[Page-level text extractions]
- - - -
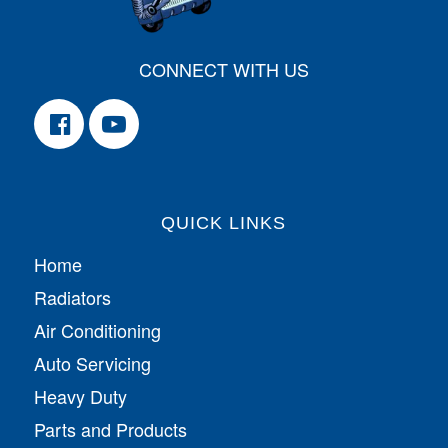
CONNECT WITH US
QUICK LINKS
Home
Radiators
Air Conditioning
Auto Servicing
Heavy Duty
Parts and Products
- - - -
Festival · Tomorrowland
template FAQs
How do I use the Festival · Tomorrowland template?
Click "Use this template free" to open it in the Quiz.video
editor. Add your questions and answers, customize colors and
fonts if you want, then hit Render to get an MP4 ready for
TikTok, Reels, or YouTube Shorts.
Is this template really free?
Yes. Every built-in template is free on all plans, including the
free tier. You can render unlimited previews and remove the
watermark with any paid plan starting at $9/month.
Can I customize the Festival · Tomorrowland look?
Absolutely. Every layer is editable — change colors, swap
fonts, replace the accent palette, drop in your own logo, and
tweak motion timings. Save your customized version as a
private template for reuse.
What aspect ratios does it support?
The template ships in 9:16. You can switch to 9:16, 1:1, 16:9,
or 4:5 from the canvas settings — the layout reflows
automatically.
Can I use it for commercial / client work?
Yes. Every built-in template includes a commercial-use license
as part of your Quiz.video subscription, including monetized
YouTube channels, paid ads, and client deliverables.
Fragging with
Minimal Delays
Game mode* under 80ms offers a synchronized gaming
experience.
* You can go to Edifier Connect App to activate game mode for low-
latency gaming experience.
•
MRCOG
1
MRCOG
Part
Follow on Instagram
- - - -
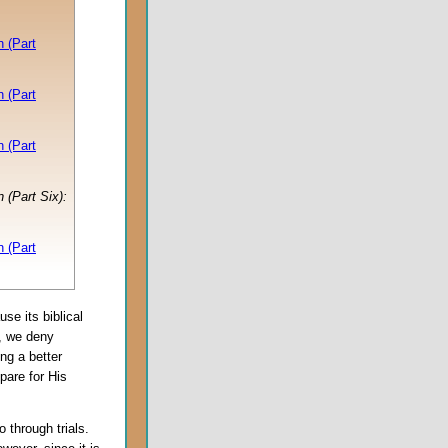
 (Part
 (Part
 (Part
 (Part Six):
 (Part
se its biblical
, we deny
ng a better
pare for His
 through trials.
- - - -
* _Required work_
From the records above, copy only the lines starting with the line that holds "CONNECT WITH US" and going on through the line that holds "Parts and Products", exactly as written.

* _Output of the exercise_
CONNECT WITH US
QUICK LINKS
Home
Radiators
Air Conditioning
Auto Servicing
Heavy Duty
Parts and Products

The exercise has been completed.